## Consignes de travail
Extrayez de chaque enregistrement tous ses champs et recopiez-les à l'identique, un champ par ligne.

## Matériel de l'exercice
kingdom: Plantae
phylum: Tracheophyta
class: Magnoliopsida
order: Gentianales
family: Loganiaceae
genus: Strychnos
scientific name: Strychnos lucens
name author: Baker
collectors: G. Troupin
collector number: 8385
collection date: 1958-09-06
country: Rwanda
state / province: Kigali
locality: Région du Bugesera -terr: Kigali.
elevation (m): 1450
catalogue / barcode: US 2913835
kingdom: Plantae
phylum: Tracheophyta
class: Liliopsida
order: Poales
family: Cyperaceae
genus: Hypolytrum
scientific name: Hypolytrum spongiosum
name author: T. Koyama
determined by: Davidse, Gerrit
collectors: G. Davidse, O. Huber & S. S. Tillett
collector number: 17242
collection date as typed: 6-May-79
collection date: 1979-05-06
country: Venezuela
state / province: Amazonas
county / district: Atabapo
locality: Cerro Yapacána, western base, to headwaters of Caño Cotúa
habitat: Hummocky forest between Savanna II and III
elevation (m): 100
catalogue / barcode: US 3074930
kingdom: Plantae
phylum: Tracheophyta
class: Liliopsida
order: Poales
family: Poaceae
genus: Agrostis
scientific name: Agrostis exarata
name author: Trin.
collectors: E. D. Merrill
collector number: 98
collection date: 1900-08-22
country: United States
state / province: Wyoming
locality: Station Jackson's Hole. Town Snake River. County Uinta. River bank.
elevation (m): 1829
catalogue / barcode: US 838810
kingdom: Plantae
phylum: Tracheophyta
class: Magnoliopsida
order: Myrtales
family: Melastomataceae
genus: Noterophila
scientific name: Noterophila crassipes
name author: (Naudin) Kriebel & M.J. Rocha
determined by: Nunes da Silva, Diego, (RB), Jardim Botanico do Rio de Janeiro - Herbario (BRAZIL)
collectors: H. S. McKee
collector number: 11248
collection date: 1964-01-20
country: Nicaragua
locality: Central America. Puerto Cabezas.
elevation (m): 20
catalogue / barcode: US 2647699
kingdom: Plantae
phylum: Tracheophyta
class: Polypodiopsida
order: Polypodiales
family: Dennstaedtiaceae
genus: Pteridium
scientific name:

## Travail réalisé
kingdom: Plantae
phylum: Tracheophyta
class: Magnoliopsida
order: Gentianales
family: Loganiaceae
genus: Strychnos
scientific name: Strychnos lucens
name author: Baker
collectors: G. Troupin
collector number: 8385
collection date: 1958-09-06
country: Rwanda
state / province: Kigali
locality: Région du Bugesera -terr: Kigali.
elevation (m): 1450
catalogue / barcode: US 2913835
kingdom: Plantae
phylum: Tracheophyta
class: Liliopsida
order: Poales
family: Cyperaceae
genus: Hypolytrum
scientific name: Hypolytrum spongiosum
name author: T. Koyama
determined by: Davidse, Gerrit
collectors: G. Davidse, O. Huber & S. S. Tillett
collector number: 17242
collection date as typed: 6-May-79
collection date: 1979-05-06
country: Venezuela
state / province: Amazonas
county / district: Atabapo
locality: Cerro Yapacána, western base, to headwaters of Caño Cotúa
habitat: Hummocky forest between Savanna II and III
elevation (m): 100
catalogue / barcode: US 3074930
kingdom: Plantae
phylum: Tracheophyta
class: Liliopsida
order: Poales
family: Poaceae
genus: Agrostis
scientific name: Agrostis exarata
name author: Trin.
collectors: E. D. Merrill
collector number: 98
collection date: 1900-08-22
country: United States
state / province: Wyoming
locality: Station Jackson's Hole. Town Snake River. County Uinta. River bank.
elevation (m): 1829
catalogue / barcode: US 838810
kingdom: Plantae
phylum: Tracheophyta
class: Magnoliopsida
order: Myrtales
family: Melastomataceae
genus: Noterophila
scientific name: Noterophila crassipes
name author: (Naudin) Kriebel & M.J. Rocha
determined by: Nunes da Silva, Diego, (RB), Jardim Botanico do Rio de Janeiro - Herbario (BRAZIL)
collectors: H. S. McKee
collector number: 11248
collection date: 1964-01-20
country: Nicaragua
locality: Central America. Puerto Cabezas.
elevation (m): 20
catalogue / barcode: US 2647699
kingdom: Plantae
phylum: Tracheophyta
class: Polypodiopsida
order: Polypodiales
family: Dennstaedtiaceae
genus: Pteridium
scientific name:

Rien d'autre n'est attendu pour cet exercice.